Given instruction 1 - According to the excerpt on the accounting standards board, what was the board's annual budget when the speaker first joined it?
Given instruction 2 - Reproduce everything in the excerpt on the accounting standards board from "Surprisingly, the donation" down to "very outstanding professionals.", word for word.

After the prudential guidelines were introduced, we discovered
that First Bank, of all banks, reported a loss for one year,
because it had to write off all bad and non-performing loans
.
But when they cleaned up the stable, till today, that bank
has remained absolutely solid ever, because all the ridiculous
debts it was carrying which were throwing interest income
that were not real into the profit and loss account were all
wiped out.
Something very interesting happened because in those years,
we were relying on donations to run NASB and banks were about
the largest donors.
We were hoping that the donations from banks would drop after
the standards were released.
Surprisingly, the donation we were getting from the banks
jumped many fold because there were so many powerful people
who were owing the banks that did not want to pay.
Armed with this guidelines, the banks approached them to show
them what the regulatory authorities were saying and most
of the debtors paid and the banks were very happy.
Again, when I joined NASB, I was the only technical member,
but today, I can count over 20 people in our technical team
and these are very outstanding professionals.
The board is growing and I am very happy about it.
As am telling you, these are some of the things that make
me happy.
When I came in, I met only 3 staffers at NASB and I was the
4th person. Then also, we were staying in 2-room office at
ICAN secretariat.
Today, this organisation has grown to a staff strength of
about 50, and we have two wings in this building and another
wing on the 4th floor. Moreover, we are thinking that it is
now time for us to build our own permanent office and we are
going to do it very soon.
Challenges
The challenges are so many. For instance, when I first joined
the board, our annual budget was just N509,000 and we were
depending entirely on donations, because we decided that member
oganisations should not pay so much money otherwise, they
will start controlling the board.
Some members, like the CBN, were paying N20,000 as annual
subscription and other members were paying amounts like N10,000
per annum and all these were not coming to anything. So, the
biggest challenges for us was like if you want to move this
organisation forward, how do we generate funds to do that.
We were lucky that the government stepped in and provided
us some resources which helped us, a great deal.
But even now as am talking to you, our total annual allocation
from government is less than N50 million a year, despite having
expanded our operations and staff strength. So, finance is
still a problem.
Interestingly, we have managed to develop some internal sources
of revenue. We do some consultancy and we also get some income
from fines on companies for non-compliance to the provisions
of accounting standards.
Generally, we offer consultancy services to some companies
and we generate some money from there. So, financial resources
obviously is a big challenge. For instance, given the level
we have reached, I would not wish to continue to stay in a
rented office complex.

Data section -

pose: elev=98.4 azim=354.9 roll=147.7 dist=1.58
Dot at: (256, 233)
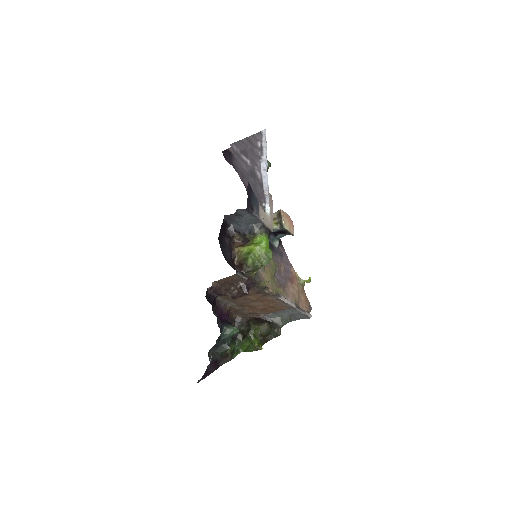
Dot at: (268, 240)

Complete answer 1 - N509,000

Complete answer 2 -
Surprisingly, the donation we were getting from the banks
jumped many fold because there were so many powerful people
who were owing the banks that did not want to pay.
Armed with this guidelines, the banks approached them to show
them what the regulatory authorities were saying and most
of the debtors paid and the banks were very happy.
Again, when I joined NASB, I was the only technical member,
but today, I can count over 20 people in our technical team
and these are very outstanding professionals.